▶ _Stated problem A_
According to the bonding rmmod patch, which commit made "rmmod bonding" start causing an oops?
▶ _Stated problem B_
Pick up the bonding rmmod patch after its last sentence and continue it.

▶ _Provided passage_
>> Begin

* [PATCH net] bonding: fix oops during rmmod
@ 2024-05-14 19:57 Tony Battersby
2024-05-15 11:44 ` Simon Horman
` (2 more replies)
0 siblings, 3 replies; 4+ messages in thread
From: Tony Battersby @ 2024-05-14 19:57 UTC (permalink / raw)
To: David S. Miller, Eric Dumazet, Jakub Kicinski, Paolo Abeni
Cc: Jay Vosburgh, Andy Gospodarek, Zhengchao Shao, netdev
"rmmod bonding" causes an oops ever since commit cc317ea3d927 ("bonding:
remove redundant NULL check in debugfs function"). Here are the relevant
functions being called:
bonding_exit()
bond_destroy_debugfs()
debugfs_remove_recursive(bonding_debug_root);
bonding_debug_root = NULL; <--------- SET TO NULL HERE
bond_netlink_fini()
rtnl_link_unregister()
__rtnl_link_unregister()
unregister_netdevice_many_notify()
bond_uninit()
bond_debug_unregister()
(commit removed check for bonding_debug_root == NULL)
debugfs_remove()
simple_recursive_removal()
down_write() -> OOPS
However, reverting the bad commit does not solve the problem completely
because the original code contains a race that could cause the same
oops, although it was much less likely to be triggered unintentionally:
CPU1
rmmod bonding
bonding_exit()
bond_destroy_debugfs()
debugfs_remove_recursive(bonding_debug_root);
CPU2
echo -bond0 > /sys/class/net/bonding_masters
bond_uninit()
bond_debug_unregister()
if (!bonding_debug_root)
CPU1
bonding_debug_root = NULL;
So do NOT revert the bad commit (since the removed checks were racy
anyway), and instead change the order of actions taken during module
removal. The same oops can also happen if there is an error during
module init, so apply the same fix there.

>> End

[Stored items]

>> Begin

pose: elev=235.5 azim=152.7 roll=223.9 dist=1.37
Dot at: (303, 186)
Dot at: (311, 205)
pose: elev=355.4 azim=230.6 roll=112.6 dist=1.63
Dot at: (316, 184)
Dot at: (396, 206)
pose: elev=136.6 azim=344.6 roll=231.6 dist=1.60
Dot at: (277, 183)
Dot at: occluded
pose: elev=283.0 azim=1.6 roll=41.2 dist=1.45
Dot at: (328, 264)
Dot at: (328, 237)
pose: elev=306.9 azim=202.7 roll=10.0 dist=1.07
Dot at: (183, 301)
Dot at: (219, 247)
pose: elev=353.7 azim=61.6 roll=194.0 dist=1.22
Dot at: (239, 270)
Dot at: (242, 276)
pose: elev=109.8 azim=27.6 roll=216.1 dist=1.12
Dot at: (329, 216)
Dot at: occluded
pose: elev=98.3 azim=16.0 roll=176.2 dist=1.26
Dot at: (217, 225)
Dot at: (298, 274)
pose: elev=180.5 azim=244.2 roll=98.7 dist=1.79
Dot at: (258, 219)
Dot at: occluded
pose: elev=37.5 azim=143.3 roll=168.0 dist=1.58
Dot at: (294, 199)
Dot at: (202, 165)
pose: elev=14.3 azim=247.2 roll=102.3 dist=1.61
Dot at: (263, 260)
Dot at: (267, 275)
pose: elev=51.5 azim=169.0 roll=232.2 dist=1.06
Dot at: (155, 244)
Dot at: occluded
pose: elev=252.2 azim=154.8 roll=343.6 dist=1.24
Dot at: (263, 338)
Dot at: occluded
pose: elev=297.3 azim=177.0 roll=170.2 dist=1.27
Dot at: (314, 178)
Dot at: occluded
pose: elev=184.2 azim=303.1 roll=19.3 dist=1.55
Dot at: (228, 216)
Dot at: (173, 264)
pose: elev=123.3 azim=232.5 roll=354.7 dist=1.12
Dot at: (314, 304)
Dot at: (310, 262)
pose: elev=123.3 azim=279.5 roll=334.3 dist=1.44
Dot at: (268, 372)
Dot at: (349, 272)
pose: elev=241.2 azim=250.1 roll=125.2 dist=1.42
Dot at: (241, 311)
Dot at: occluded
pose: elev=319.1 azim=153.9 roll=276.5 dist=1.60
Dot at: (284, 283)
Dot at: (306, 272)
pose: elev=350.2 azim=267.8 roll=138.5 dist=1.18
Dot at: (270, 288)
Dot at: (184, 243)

>> End

▶ _Written reply A_
Commit cc317ea3d927 ("bonding: remove redundant NULL check in debugfs function").

▶ _Written reply B_
Fixes: cc317ea3d927 ("bonding: remove redundant NULL check in debugfs function")
Cc: stable@vger.kernel.org
Signed-off-by: Tony Battersby <tonyb@cybernetics.com>
---
drivers/net/bonding/bond_main.c | 13 +++++++------
1 file changed, 7 insertions(+), 6 deletions(-)
diff --git a/drivers/net/bonding/bond_main.c b/drivers/net/bonding/bond_main.c
index 2c5ed0a7cb18..bceda85f0dcf 100644
--- a/drivers/net/bonding/bond_main.c
+++ b/drivers/net/bonding/bond_main.c
@@ -6477,16 +6477,16 @@ static int __init bonding_init(void)
if (res)
goto out;
+ bond_create_debugfs();
+
res = register_pernet_subsys(&bond_net_ops);
if (res)
- goto out;
+ goto err_net_ops;
res = bond_netlink_init();
if (res)
goto err_link;
- bond_create_debugfs();
-
for (i = 0; i < max_bonds; i++) {
res = bond_create(&init_net, NULL);
if (res)
@@ -6501,10 +6501,11 @@ static int __init bonding_init(void)
out:
return res;
err:
- bond_destroy_debugfs();
bond_netlink_fini();
err_link:
unregister_pernet_subsys(&bond_net_ops);
+err_net_ops:
+ bond_destroy_debugfs();
goto out;
}
@@ -6513,11 +6514,11 @@ static void __exit bonding_exit(void)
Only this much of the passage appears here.